Des mouvements de la main qui puisent au bon endroit et puis vous donnent à voir, à toucher, va savoir.
La toile prend vie d’abord sans vraiment crier gare, apparaît un nez flou qui en premier suffoque, par immaturité, pas tout à fait formé.
Flanqué d’une ombre brune, prend sa respiration mais il attend la suite pour vraiment s’imposer.
La bouche ne dit rien, pour l’instant en tout cas, rien de définitif, c’est sûr je vous le jure jamais ne s’ouvrira, toujours elle suggérera.
Elle appelle un regard, le vôtre ou bien le sien, il en dit davantage car sa pupille est nette, trop nette par moment car le contraste est fort, pas assez nuancé, on en sait trop ou pas assez.
Il arrive que les yeux soient aveugles de tout sens, je recommence alors et j’apprends à nouveau à poser la couleur, à l’instant qu’il fallait, à l’exact emplacement.
Précise mais pas trop, la recette reste floue et le sera toujours, c’est tout son intérêt.
Les couches se chevauchent, la matière prend corps quand je ne le veux pas, alors je recommence.
L’opération s’allonge, en temps et en tension mais c’est une évidence quand soudain on la touche l’impression
recherchée sur la chair du sujet, de la croûte à la peau il n’y a qu’un pas.
La peau est fine et tout en transparence, j’avance à petits pas sur la bonne voie.
Je compose parfois sans savoir ou me mène ce geste qui me porte là où je ne savais pas que je voulais aller.
J’ai soulevé la croûte trop épaisse par endroit et cherche, concentrée, pour mieux me rapprocher de ce vers quoi je tends, intuitivement.
Je recouvre la plaie, peaufine la matière, écarlate en attente.
Ma main et mon esprit sont mes meilleurs outils, main dans la main empruntent un chemin inventif, affranchis simplement de mes inspirations.
Faire parler le sujet, ne pas en abuser, trouver le juste ton pour ne rien imposer.
Montrer dans ces portraits un peu d’humanité.

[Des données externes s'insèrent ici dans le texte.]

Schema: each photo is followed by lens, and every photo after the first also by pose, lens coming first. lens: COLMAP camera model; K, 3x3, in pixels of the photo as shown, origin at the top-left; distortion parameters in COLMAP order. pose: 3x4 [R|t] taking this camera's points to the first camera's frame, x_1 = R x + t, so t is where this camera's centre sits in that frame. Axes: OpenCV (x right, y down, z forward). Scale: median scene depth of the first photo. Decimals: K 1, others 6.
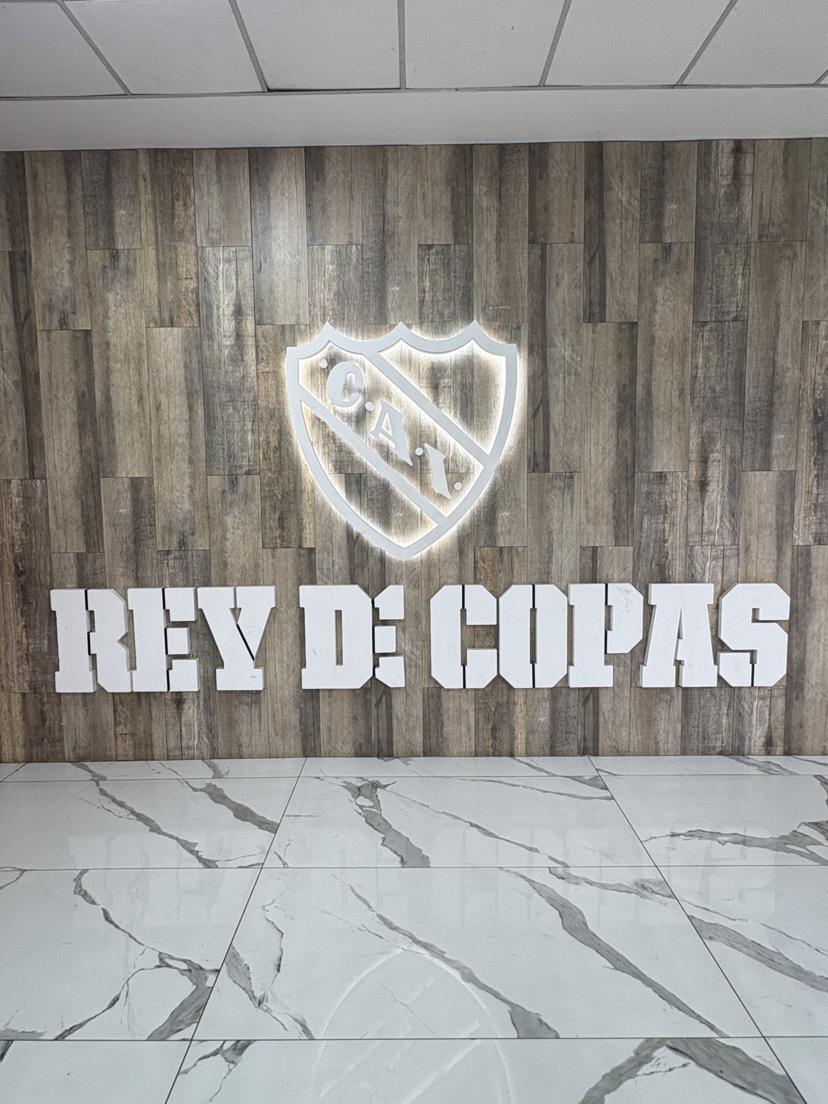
lens RADIAL K [[611.6, 0, 413.9], [0, 611.6, 549.2], [0, 0, 1]] dist [-0.001338, -0.000088]
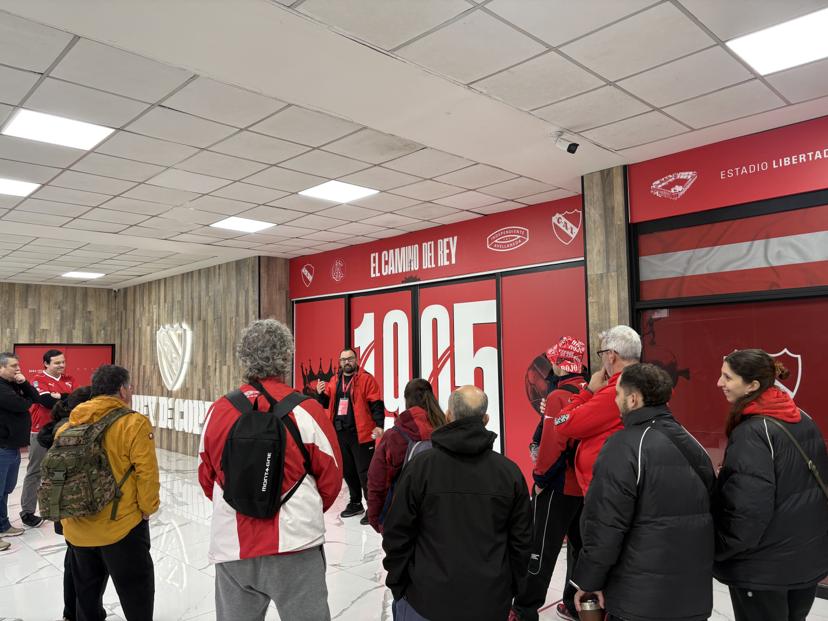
lens RADIAL K [[629.9, 0, 413.6], [0, 629.9, 311.6], [0, 0, 1]] dist [-0.000055, 0.000027]
pose [[0.700533, -0.047166, -0.712060, 3.454917], [-0.071389, 0.988176, -0.135689, -0.034568], [0.710040, 0.145888, 0.688883, -0.524609]]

A tout prix la montrer cette lueur de vie, sans trop en faire surtout pour ne pas tout gâcher et tout abandonner jusqu’à demain seulement, là je le reprendrai où je l’avais laissé, ce tableau trop poussé.
Ne pas s’éterniser quand le geste se heurte, il hésite et appuie quand il devait s’extraire.
Une minute suffit et hop tout est parti.
Un brin d’hésitation, alourdit le tableau, elle dit mon ignorance et ma médiocrité.
Prendre un peu de recul, une nuit pourquoi pas, y voir soudain très clair au lever du matin.
L’équilibre est fragile entre savoir et faire, justesse et savoir-faire, ne jamais trop en faire.
Je pourrais l’attraper quand tout prêt il s’approche, selon sa volonté, quand je ne l’attends pas.
J’ai du pouvoir bien sûr et contrôle la chose mais si ténue parfois qu’elle s’échappe à la hâte.
Je ne l’ai pas saisie au moment opportun mais c’est pour mieux comprendre, elle saura me surprendre.
Incarnée à présent, je sais sans le savoir et sans hésitation j’avance et je progresse.
Elle arrive, tranquille, la composition juste. Elle me saute à la face, les repentirs sous capes.
Le portrait apparaît, je l’attendais venir, c’est comme un nouveau né que l’on connaît déjà.
Je ne vois toujours pas, qui suis-je au bout du compte au milieu de ces têtes qui me font cogiter.
Quand j'aurai la réponse, j'aurai peint autre chose.